> [TASK LIST]
- a) In the passage about the puff planet Pheonix, what is the planet's orbital period?
- b) Repeat the part of the passage that opens with the words containing "JUNE 9, 2024" and closes with "and the Sun).".
(PASSAGE Opens)
JUNE 9, 2024 BY MATT WILLIAMS
Collected at : https://www.universetoday.com/167276/instead-of-losing-its-atmosphere-an-exoplanet-puffed-up-and-held-onto-it/
Puff planets are a new class of incredibly rare exoplanets, accounting for an estimated 1% of planets in our galaxy. The team discovered Pheonix by combining data from the Transiting Exoplanet Survey Satellite (TESS) with radial velocity measurements obtained by the High Resolution Echelle Spectrometer (HIRES) at the Keck Observatory. Their data indicated that Pheonix is 0.55 times the size of Jupiter but only 0.06 times as massive, which orbits a red giant star with a period of 4.21285 days (about six times closer to its star than the distance between Mercury and the Sun).
Based on the age and temperature of its star and the planet’s remarkably low density, the team expected that Pheonix’s gaseous envelopes should have been stripped away billions of years ago. Based on its density, the team also estimates that the planet is the puffiest “puff planet” discovered to date (roughly 60 times less dense than the densest “hot Neptune”) and that it will begin spiraling into its star in about 100 million years. As Grunblatt explained in a JHU HUB press release:
“This planet isn’t evolving the way we thought it would. It appears to have a much bigger, less dense atmosphere than we expected for these systems. How it held on to that atmosphere despite being so close to such a large host star is the big question.”
(PASSAGE Closes)
(INPUT DATA Opens)
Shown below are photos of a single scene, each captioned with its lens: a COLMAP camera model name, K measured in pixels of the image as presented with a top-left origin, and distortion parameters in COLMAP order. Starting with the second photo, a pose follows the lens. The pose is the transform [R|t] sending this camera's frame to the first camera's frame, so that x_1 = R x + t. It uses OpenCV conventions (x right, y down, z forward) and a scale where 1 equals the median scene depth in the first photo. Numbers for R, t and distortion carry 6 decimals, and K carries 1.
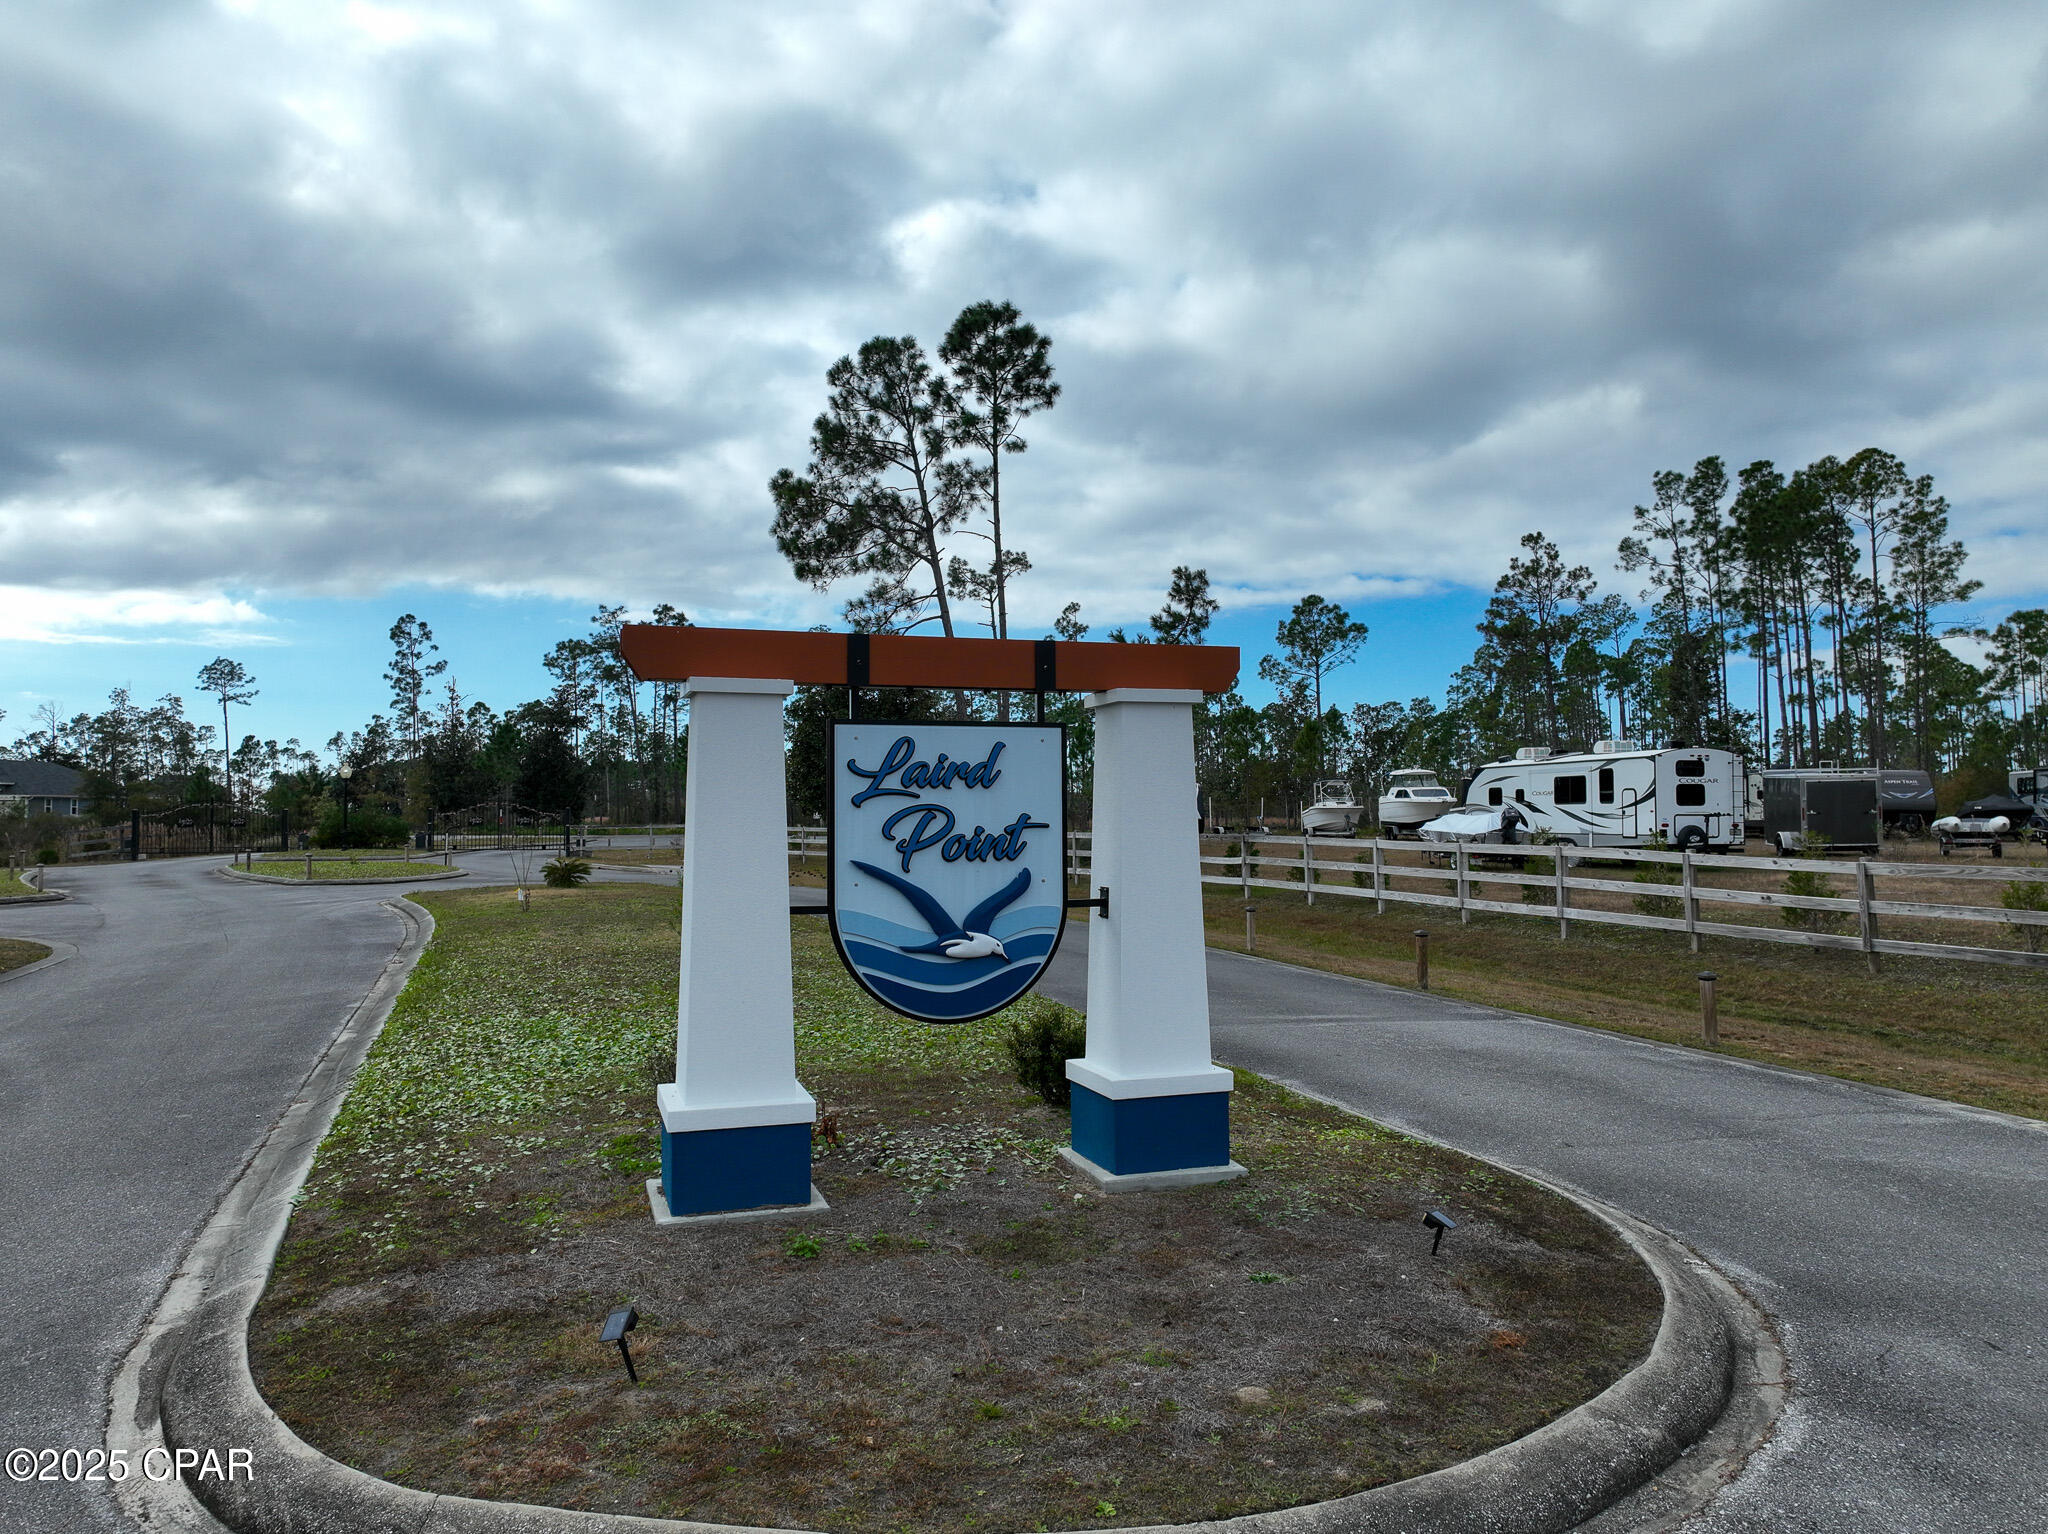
lens RADIAL K [[1423.3, 0, 1035.7], [0, 1423.3, 772.1], [0, 0, 1]] dist [-0.003970, 0.007075]
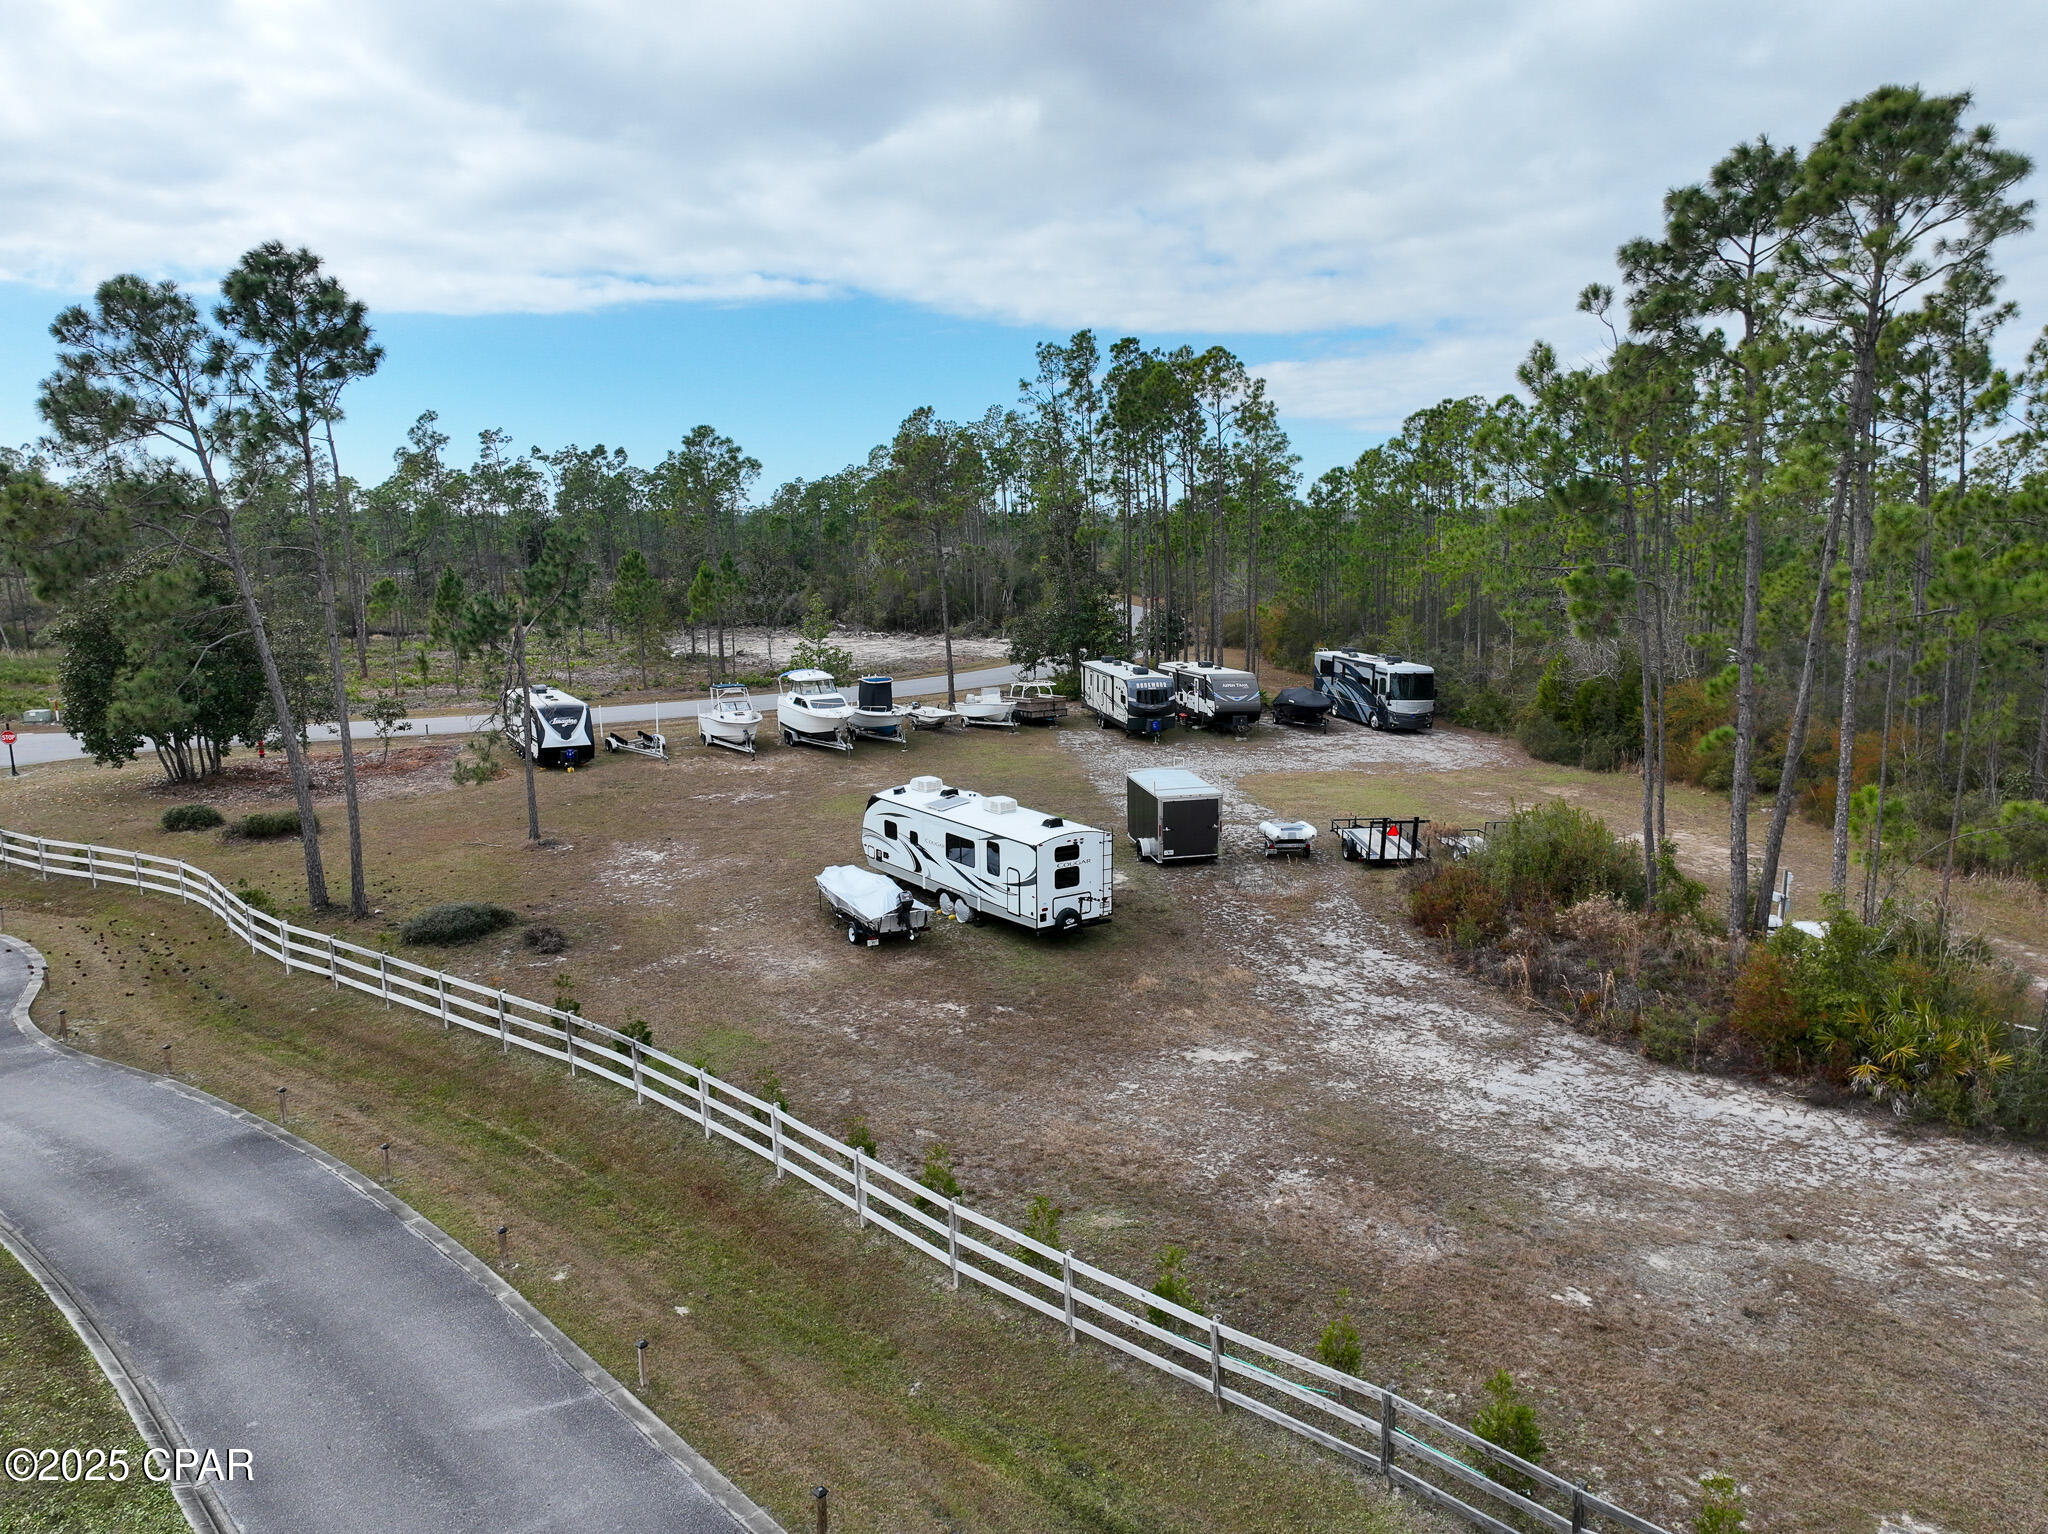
lens RADIAL K [[1423.3, 0, 1041.8], [0, 1423.3, 761.4], [0, 0, 1]] dist [-0.003970, 0.007075]
pose [[0.914552, -0.069034, 0.398534, 0.021333], [-0.006018, 0.982895, 0.184068, -0.200037], [-0.404424, -0.170738, 0.898493, 0.055504]]
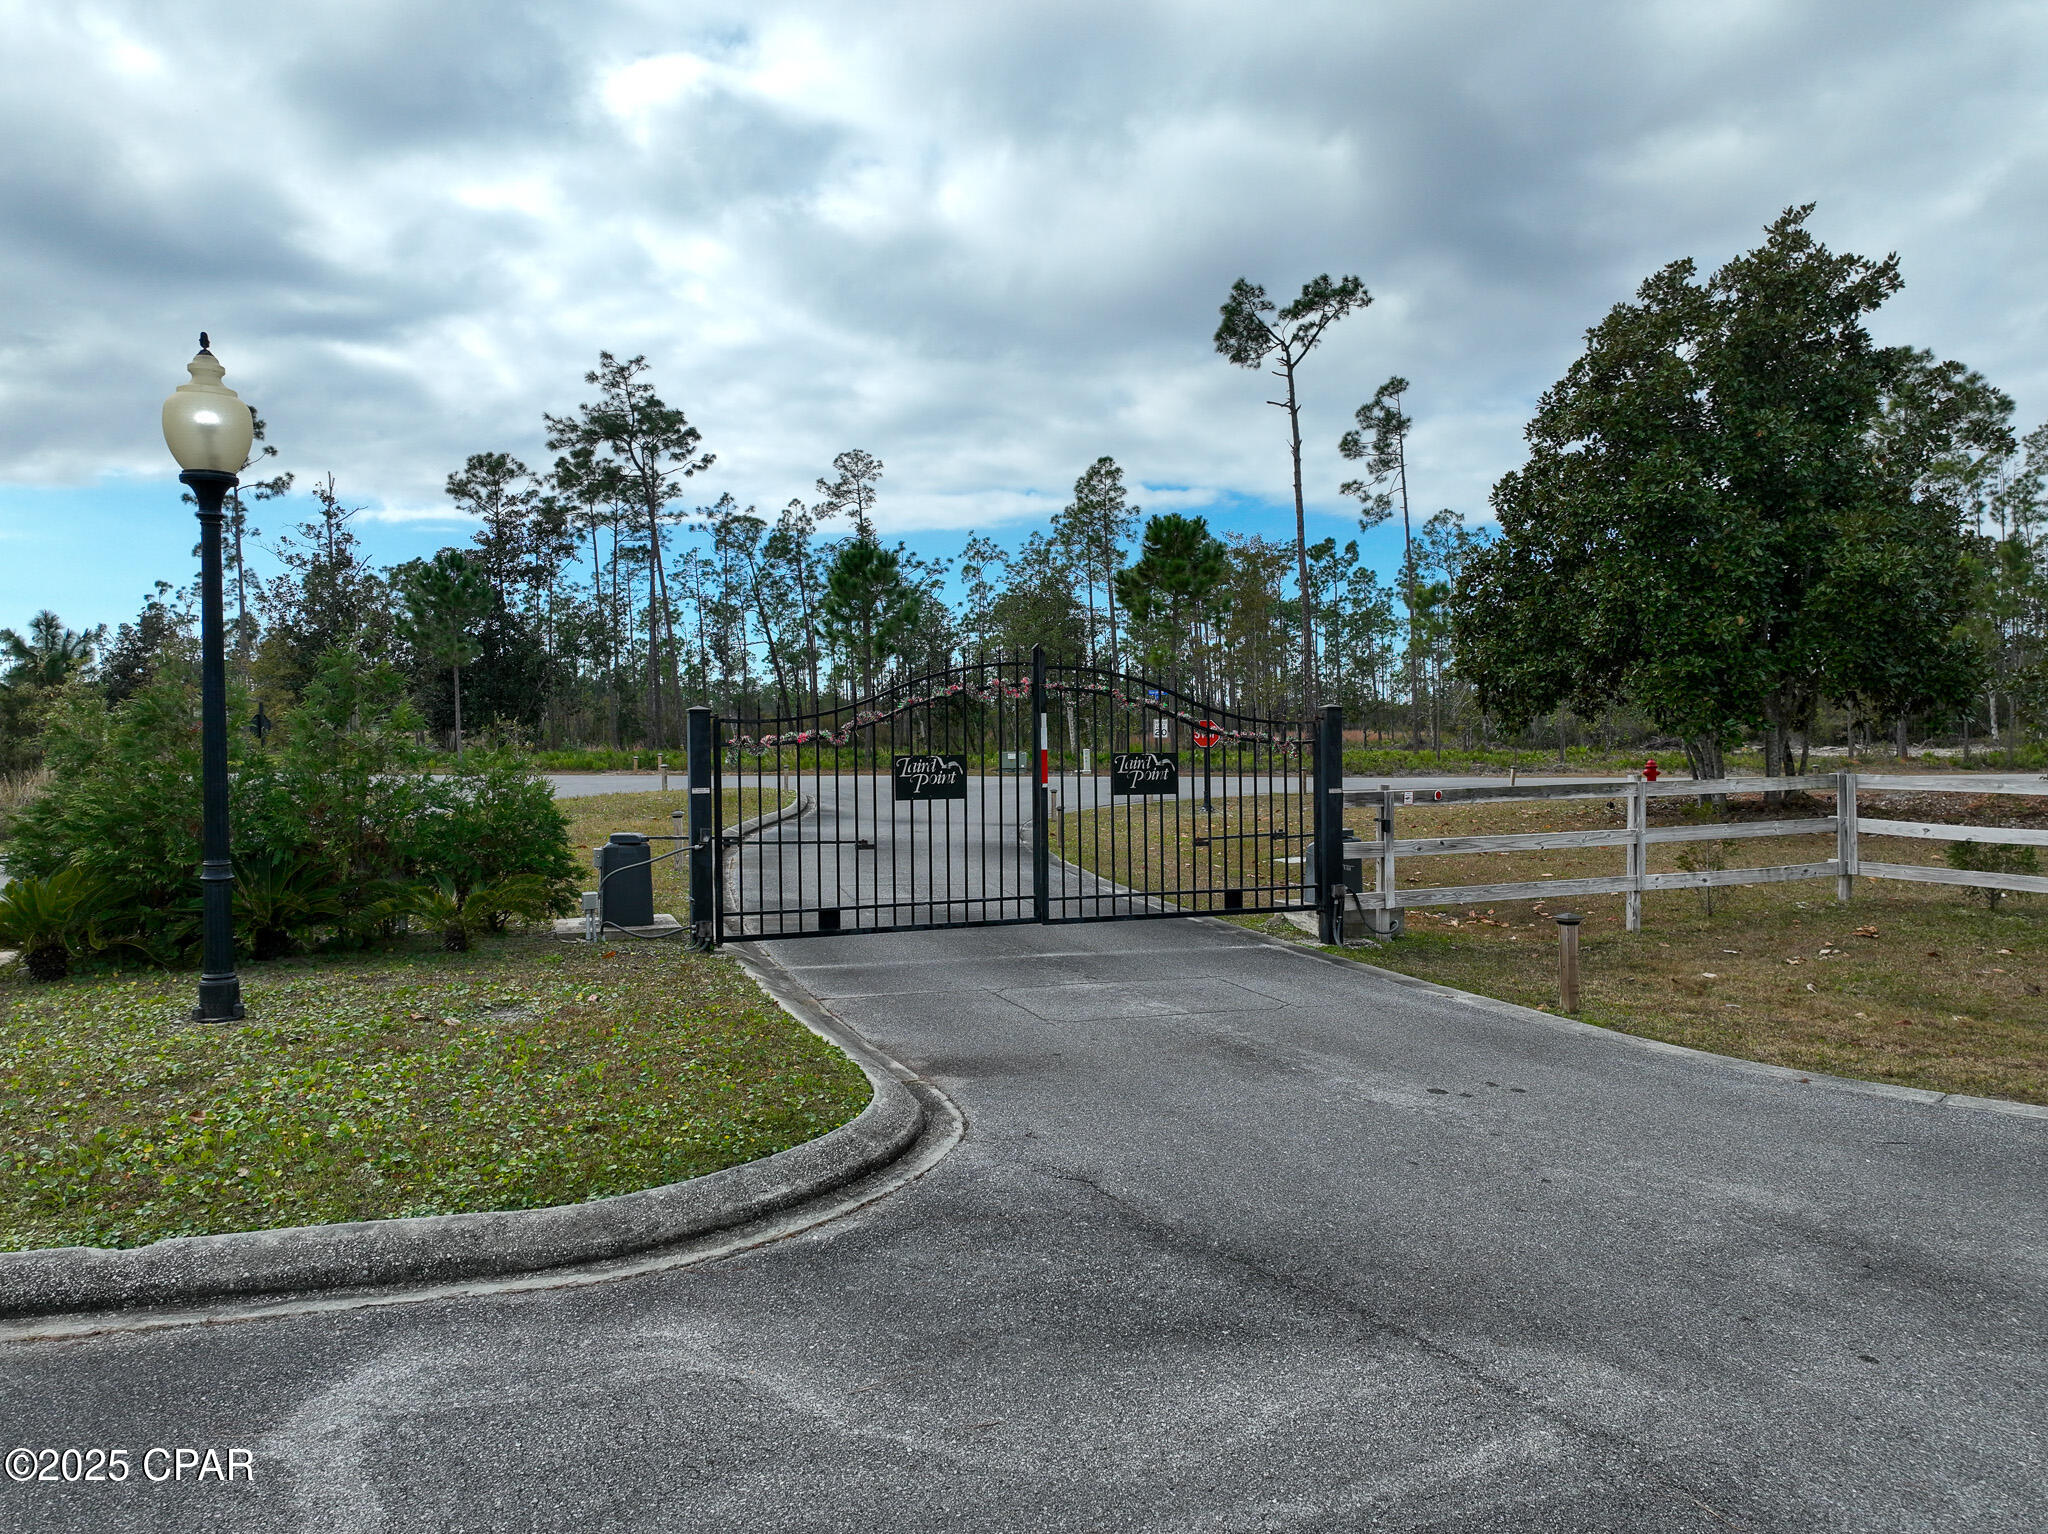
lens RADIAL K [[1423.3, 0, 971.3], [0, 1423.3, 771.1], [0, 0, 1]] dist [-0.003970, 0.007075]
pose [[0.995692, 0.000605, 0.092723, -0.520673], [-0.005949, 0.998335, 0.057376, 0.029358], [-0.092534, -0.057681, 0.994037, 1.049352]]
(INPUT DATA Closes)
> [RESPONSES BY ITEM NUMBER]
- a) 4.21285 days

- b)
JUNE 9, 2024 BY MATT WILLIAMS
Collected at : https://www.universetoday.com/167276/instead-of-losing-its-atmosphere-an-exoplanet-puffed-up-and-held-onto-it/
Puff planets are a new class of incredibly rare exoplanets, accounting for an estimated 1% of planets in our galaxy. The team discovered Pheonix by combining data from the Transiting Exoplanet Survey Satellite (TESS) with radial velocity measurements obtained by the High Resolution Echelle Spectrometer (HIRES) at the Keck Observatory. Their data indicated that Pheonix is 0.55 times the size of Jupiter but only 0.06 times as massive, which orbits a red giant star with a period of 4.21285 days (about six times closer to its star than the distance between Mercury and the Sun).